Social Web - History

History

Like the telephone, the Internet was not created as a communication tool to interact socially, but evolved to become a part of everyday life. However, social interaction has been facilitated by the web for nearly the entire duration of its existence, as indicated by the continuing success of social software, which at its core centers around connecting individuals virtually with others whom they already have relationships with in the physical world. Email dates from the 1960s, and was one of the first social applications to connect multiple individuals through a network, enabling social interaction by allowing users to send messages to one or more people. This application, which some have argued may be the most successful social software ever, was actually used to help build the Internet. The web got its start as a large but simple Bulletin Board System (BBS) that allowed users to exchange software, information, news, data, and other messages with one another. Ward Christensen invented the first public BBS in the late 1970s, and another (named "The WELL") in the late 80's and early '90s arose as a popular online community. The Usenet, a global discussion system similar to a BBS that enabled users to post public messages, was conceived in 1979; the system found tremendous popularity in the 1980s as individuals posted news and articles to categories called "newsgroups". By the late 1990s, personal web sites that allowed individuals to share information about their private lives with others were increasingly widespread. On this fertile period of the web's development, its creator Sir Tim Berners-Lee wrote that:

The Web is more a social creation than a technical one. I designed it for a social effect--to help people work together--and not as a technical toy. The ultimate goal of the Web is to support and improve our weblike existence in the world. We clump into families, associations, and companies. We develop trust across the miles and distrust around the corner. What we believe, endorse, agree with, and depend on is representable and, increasingly, represented on the Web.

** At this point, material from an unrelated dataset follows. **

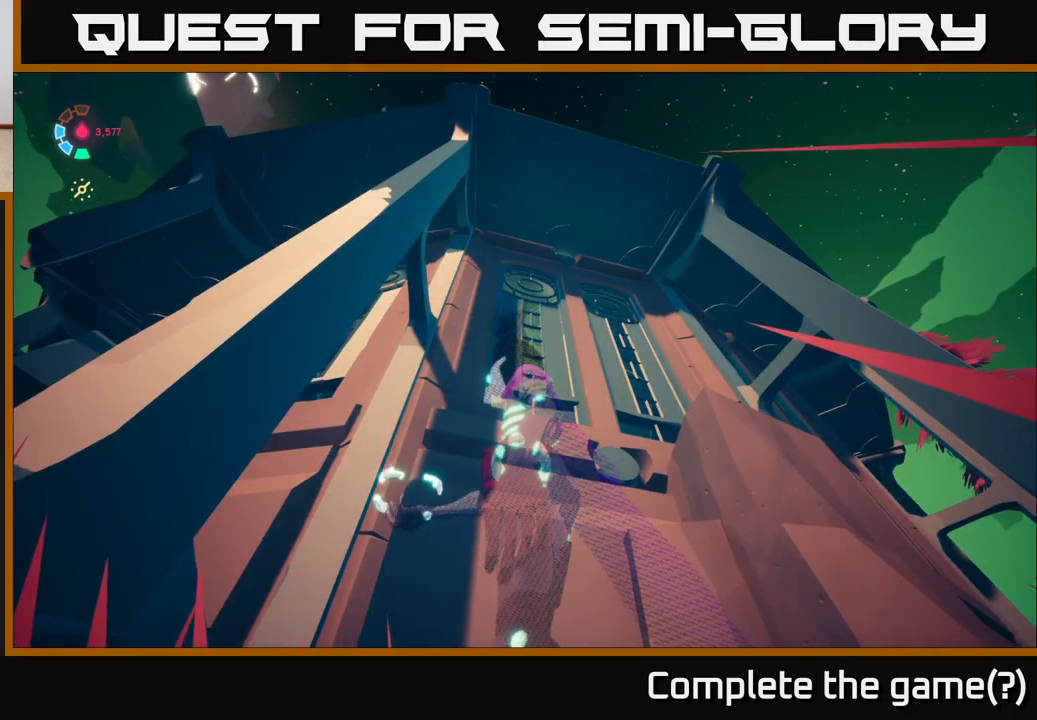
{"buttons": ["L1"], "left_stick": "center", "right_stick": "center", "events": []}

The term "social Web" was coined by Howard Rheingold for this network in 1996; Rheingold was quoted in an article for Time magazine on his website "Electric Minds," described as a "virtual community center" that listed online communities for users interested in socializing through the Web, saying that "'The idea is that we will lead the transformation of the Web into a social Web'".

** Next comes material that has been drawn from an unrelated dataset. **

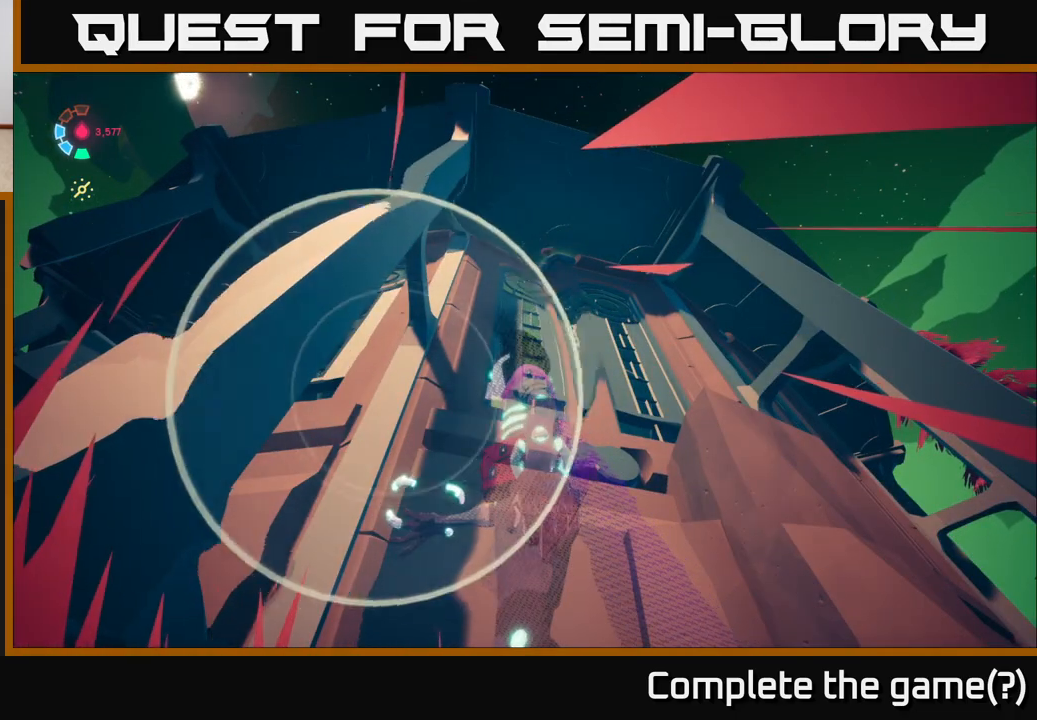
{"buttons": [], "left_stick": "center", "right_stick": "center", "events": [[150, "L1", "up"]]}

The social Web developed in three stages from the beginning of the '90s up to the present day, transforming from simple one-way communication web pages to a network of truly social applications. During the "one-way conversation" era of online applications in the mid '90s, most of the nearly 18,000 web pages in existence were "read only", or "static web sites" with information flowing exclusively from the person or organization that ran the site; although the web was used socially at this time, communication was difficult, achieved only through individuals reacting to each other's posts on one web page by responding to them on their own personal web page. In the mid '90s, Amazon and other pioneers made great progress in advancing online social interaction by discovering how to link databases to their web sites in order to store information as well as to display it; in concert with other innovations, this led to the rise of read-write web applications, allowing for a "two-way conversation" between users and the individual or organization running the site. As these web applications became more sophisticated, people became more comfortable using and interacting with them, bandwidth increased, and access to the Internet became more prevalent, causing designers to begin implementing new features that allowed users to communicate not only with a site's publishers, but with others who visited that site as well. Despite being a small step forward technologically, it was a huge step socially, enabling group interaction for the first time, and it has been claimed that this social exchange between many individuals is what separates a web application from a social Web application.

The first social networking sites, including Classmates.com (1995) and SixDegrees.com (1997), were introduced prior to social media sites. It has been argued that the transition towards social media sites began after the world's first online interactive diary community Open Diary was founded on December 19, 1998; currently still online after ten years, it has hosted over five million digital diaries. Open Diary successfully brought online diary writers together into one community as an early social networking site, and it was during this time that the term "weblog" was coined (later to be shortened to the ubiquitous "blog" after one blogger jokingly turned weblog into the sentence "we blog"). Some claim that this marked the beginning of the current era of social media, with "social media" being a term that entered into both common usage and prominence as high-speed Internet became increasingly available, growing in popularity as a concept and leading to the rise of social networking sites such as Myspace (2003) and Facebook (2004). It has been argued that this trend towards social media "can be seen as an evolution back to the Internet's roots, since it re-transforms the World Wide Web to what it was initially created for: a platform to facilitate information exchange between users."